In February 2005 he filed a habeas corpus petition with the U.S. District Court in Washington, D.C. There were some preliminary pre-trial and appellate skirmishes, but the case has been stayed or postponed indefinitely by court order.

Thus being left without an effective remedy in U.S. federal court, Ameziane on August 6, 2008, filed with the IACHR a petition and a request for precautionary measures (akin to a preliminary injunction) against the U.S.

Two weeks later, the Commission issued its Urgent Precautionary Measures that required the U.S. immediately to do the following:1.

  1. “[T]ake all measures necessary to ensure that . . . Ameziane is not subjected to cruel, inhuman or degrading treatment or torture during the course of interrogations or at any other time, including but not limited to all corporal punishment and punishment that may be prejudicial to [his] physical or mental health;
  2. [T]ake all measures necessary to ensure that . . . Ameziane receives prompt and effective medical attention for physical and psychological ailments and that such medical attention is not made contingent upon any condition;
  3.  [T]ake all measures necessary to ensure that, prior to any potential transfer or release, . . .    Ameziane is provided an adequate, individualized examination of his circumstances through a fair and transparent process before a competent, independent and impartial decision maker; and
  4.  [T]ake all measures necessary to ensure that . . . Ameziane is not transferred or removed to a country where there are substantial grounds for believing that he would be in danger of being subjected to torture or other mistreatment, and that diplomatic assurances are not being used to circumvent the United States’ non-refoulement obligations.”

In October 2010 the Commission held a hearing in the case. Evidence was provided about Ameziane’s lack of effective remedies in U.S. courts, his continuing need to be protected from forcible transfer to Algeria and his plea for resettlement in a safe third country.

Eighteen months later the Commission issued its previously mentioned decision that the case was admissible for proceedings on the merits. Thereafter Ameziane’s attorneys immediately renewed their request that the IACHR facilitate a dialogue between the U.S. and other countries belonging to the Organization of American States toward the safe resettlement of men such as Ameziane, as indefinite detention at Guantánamo will not end unless the international community offers safe homes for the men who cannot return to their countries of nationality for fear of torture or persecution.
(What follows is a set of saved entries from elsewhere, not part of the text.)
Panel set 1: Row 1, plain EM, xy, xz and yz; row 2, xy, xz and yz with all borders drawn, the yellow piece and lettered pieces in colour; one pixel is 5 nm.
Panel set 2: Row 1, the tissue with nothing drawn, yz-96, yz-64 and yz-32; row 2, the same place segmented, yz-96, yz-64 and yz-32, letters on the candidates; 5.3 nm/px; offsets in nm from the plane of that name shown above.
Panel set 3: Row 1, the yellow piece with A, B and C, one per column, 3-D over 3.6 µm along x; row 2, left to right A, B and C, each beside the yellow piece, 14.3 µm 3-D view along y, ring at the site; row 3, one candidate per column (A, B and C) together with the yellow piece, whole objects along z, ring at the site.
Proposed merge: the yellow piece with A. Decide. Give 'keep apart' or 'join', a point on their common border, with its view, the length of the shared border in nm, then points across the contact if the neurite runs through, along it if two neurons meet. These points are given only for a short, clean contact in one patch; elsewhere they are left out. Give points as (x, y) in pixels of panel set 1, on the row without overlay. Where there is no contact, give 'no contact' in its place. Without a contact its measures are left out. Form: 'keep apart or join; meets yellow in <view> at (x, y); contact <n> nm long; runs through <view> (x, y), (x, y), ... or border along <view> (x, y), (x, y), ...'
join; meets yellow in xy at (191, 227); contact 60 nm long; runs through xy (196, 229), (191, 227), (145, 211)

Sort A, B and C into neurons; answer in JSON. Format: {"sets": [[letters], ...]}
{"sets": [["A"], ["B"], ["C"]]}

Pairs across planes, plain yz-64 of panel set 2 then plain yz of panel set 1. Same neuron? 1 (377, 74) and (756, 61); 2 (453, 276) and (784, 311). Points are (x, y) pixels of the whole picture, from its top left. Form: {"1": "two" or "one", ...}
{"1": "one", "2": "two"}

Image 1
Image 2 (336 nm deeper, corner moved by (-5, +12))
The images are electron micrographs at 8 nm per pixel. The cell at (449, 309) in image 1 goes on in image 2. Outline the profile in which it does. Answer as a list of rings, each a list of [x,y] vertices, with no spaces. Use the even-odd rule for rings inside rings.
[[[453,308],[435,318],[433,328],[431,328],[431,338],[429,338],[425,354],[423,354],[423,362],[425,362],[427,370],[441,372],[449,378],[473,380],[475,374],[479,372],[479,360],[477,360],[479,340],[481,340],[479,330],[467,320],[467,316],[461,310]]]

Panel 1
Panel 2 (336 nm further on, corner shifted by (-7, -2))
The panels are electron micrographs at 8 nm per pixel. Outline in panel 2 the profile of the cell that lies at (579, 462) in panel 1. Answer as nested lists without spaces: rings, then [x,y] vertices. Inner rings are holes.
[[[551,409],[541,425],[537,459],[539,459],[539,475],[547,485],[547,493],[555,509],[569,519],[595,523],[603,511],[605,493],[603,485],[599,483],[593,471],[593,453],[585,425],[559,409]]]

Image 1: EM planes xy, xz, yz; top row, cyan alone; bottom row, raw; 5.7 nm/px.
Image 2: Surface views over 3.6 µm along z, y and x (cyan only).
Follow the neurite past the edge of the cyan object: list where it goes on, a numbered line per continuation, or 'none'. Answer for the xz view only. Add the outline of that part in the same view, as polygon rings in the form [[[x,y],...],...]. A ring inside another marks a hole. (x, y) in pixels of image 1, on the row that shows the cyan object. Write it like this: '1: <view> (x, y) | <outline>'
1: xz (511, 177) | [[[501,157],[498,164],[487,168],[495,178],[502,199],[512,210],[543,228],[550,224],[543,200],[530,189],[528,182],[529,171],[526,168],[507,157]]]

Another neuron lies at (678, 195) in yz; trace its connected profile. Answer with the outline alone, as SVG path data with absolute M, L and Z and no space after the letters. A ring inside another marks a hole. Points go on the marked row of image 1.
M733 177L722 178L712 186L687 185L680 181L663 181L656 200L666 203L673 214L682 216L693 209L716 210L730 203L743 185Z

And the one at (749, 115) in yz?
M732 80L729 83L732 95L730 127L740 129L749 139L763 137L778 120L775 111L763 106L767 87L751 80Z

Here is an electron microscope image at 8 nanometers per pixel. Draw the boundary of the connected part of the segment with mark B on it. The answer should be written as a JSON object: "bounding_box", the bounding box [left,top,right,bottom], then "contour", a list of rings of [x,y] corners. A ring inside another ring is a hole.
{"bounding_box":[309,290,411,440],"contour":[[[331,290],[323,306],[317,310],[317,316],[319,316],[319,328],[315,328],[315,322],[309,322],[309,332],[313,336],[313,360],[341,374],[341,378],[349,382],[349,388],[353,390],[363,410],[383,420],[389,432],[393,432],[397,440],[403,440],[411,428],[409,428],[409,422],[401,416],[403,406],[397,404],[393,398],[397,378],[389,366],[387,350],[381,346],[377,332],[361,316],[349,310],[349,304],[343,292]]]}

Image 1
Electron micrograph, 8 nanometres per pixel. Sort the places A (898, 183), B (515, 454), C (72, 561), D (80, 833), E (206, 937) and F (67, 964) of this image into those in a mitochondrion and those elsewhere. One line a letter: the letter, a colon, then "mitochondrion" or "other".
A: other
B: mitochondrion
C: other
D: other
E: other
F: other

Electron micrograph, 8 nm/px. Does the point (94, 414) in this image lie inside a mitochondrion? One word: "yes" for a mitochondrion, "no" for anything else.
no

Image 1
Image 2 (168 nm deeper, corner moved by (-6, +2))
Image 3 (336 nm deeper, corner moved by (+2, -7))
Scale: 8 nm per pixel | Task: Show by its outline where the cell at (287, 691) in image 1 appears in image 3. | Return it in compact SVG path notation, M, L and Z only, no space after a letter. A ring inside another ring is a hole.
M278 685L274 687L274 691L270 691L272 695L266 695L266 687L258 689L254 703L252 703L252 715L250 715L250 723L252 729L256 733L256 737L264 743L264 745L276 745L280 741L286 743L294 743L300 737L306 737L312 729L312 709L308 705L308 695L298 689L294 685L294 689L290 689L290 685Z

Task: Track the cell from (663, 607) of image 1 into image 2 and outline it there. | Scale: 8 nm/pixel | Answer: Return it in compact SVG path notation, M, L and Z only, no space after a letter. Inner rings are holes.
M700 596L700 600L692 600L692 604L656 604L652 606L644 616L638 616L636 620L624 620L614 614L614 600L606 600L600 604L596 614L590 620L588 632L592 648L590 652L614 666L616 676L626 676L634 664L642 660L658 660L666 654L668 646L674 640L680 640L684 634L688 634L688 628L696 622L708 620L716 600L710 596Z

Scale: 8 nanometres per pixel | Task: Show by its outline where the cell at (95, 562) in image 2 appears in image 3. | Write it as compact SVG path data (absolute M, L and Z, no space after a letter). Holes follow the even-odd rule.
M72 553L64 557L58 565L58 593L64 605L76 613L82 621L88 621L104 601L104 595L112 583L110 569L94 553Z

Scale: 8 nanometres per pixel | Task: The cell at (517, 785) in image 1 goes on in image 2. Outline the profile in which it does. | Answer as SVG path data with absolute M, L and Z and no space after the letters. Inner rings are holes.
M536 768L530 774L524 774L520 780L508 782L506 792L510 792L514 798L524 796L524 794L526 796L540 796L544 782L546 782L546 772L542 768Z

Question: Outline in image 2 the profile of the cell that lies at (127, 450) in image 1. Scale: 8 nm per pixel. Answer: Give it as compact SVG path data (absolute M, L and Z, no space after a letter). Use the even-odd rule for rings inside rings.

The attorneys also asked the U.S. Government to direct the U.S. Department of Defense to certify Ameziane for transfer, or, if necessary, authorize a “national security waiver” of the transfer restrictions for him. (Under the National Defense Authorization Act for FY2012, he needs a certification or waiver before he can be released.)

Now we wait to see what happens in this case.

Ameziane’s attorneys are from the Center for Constitutional Rights, which is dedicated to advancing and protecting the rights guaranteed by the United States Constitution and the Universal Declaration of Human Rights.